Mrs. Tillman covered her gaping mouth with her hand, but to no avail. Her sobs burst from her heaving chest, while her tears mixed with Tina’s, mother and daughter in a tight embrace, their cheeks touching, their wails buried in each other’s hair.
“What the hell is going on?” a man said, and with his appearance, the TV sports commentary resounded louder, now that the door to the bedroom was open.

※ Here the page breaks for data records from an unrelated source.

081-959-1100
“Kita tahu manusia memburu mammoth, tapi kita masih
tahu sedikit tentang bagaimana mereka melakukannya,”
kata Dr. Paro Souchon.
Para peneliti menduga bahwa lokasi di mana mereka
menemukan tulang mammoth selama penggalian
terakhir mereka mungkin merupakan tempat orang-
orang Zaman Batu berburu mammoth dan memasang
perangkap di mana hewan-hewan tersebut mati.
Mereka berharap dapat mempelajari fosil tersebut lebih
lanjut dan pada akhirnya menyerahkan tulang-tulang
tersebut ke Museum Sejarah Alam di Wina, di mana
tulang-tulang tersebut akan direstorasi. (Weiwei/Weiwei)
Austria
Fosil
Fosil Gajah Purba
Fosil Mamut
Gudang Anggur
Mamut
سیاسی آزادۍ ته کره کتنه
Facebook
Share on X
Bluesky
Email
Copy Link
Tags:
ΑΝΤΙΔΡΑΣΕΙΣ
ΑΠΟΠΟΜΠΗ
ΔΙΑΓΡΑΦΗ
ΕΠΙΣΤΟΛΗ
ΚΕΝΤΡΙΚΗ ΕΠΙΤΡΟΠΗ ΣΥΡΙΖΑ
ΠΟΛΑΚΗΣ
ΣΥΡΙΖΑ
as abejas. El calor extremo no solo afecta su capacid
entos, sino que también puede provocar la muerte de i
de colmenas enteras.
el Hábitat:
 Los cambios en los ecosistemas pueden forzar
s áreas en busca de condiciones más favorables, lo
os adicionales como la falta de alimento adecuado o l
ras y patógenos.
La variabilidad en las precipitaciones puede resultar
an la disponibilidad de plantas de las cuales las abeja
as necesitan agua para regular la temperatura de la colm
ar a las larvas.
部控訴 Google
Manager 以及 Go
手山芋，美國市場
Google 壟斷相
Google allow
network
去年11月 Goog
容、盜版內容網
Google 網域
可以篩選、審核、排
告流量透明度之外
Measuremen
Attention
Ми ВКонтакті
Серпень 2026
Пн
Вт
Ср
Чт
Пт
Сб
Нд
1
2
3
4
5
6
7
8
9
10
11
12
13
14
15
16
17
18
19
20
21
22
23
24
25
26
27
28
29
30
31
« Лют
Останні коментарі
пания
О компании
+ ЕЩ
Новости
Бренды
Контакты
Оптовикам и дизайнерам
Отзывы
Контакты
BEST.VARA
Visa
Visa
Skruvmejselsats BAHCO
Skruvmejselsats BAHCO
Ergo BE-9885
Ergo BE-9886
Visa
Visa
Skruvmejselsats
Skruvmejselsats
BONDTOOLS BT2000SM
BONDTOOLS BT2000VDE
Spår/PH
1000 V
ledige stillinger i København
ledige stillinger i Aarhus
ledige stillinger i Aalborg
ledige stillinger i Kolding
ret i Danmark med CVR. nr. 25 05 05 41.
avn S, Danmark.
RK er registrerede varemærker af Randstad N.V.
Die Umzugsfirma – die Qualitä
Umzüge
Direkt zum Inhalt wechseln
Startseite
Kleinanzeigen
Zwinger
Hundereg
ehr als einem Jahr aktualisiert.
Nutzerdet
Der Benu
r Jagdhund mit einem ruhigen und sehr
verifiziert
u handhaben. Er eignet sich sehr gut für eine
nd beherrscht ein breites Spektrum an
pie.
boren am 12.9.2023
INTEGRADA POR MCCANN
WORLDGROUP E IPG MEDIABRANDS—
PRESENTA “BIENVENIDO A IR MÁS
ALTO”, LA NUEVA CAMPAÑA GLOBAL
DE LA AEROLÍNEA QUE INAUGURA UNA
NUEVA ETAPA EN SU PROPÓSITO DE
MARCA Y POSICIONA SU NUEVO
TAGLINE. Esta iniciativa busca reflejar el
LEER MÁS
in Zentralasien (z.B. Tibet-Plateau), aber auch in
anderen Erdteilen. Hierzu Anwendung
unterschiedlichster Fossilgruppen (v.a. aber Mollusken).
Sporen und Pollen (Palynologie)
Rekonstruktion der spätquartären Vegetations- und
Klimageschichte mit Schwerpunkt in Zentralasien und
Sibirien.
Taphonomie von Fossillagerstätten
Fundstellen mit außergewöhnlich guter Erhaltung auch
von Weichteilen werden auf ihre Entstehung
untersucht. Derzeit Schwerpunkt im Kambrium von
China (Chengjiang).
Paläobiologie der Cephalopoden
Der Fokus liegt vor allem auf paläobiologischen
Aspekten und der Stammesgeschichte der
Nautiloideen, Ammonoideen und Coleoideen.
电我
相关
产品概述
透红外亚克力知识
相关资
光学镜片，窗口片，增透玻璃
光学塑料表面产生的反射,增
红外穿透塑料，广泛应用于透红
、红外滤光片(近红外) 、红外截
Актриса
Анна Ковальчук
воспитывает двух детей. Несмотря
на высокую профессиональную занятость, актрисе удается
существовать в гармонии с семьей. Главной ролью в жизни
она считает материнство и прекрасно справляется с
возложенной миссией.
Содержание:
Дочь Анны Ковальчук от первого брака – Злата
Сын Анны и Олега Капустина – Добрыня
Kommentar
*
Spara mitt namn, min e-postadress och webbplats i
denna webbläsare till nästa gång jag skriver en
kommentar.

That was Norm Chaney, and my first impression of him was instant, undeniable dislike sprinkled with wariness. It wasn’t because of the sleeveless shirt he was wearing with brown, worn-out shorts and flipflops. It wasn’t the large number of tattoos that marked his skin in faded blue ink. One of them caught my attention though, some kind of broken, thick line, only partially visible above the neck of his shirt. It seemed familiar, although I couldn’t tell what it was; when he saw where I was looking, he placed his hand on top of the tattoo as if to hide it. However, not even that quick, reflex gesture was the reason for my suspicion.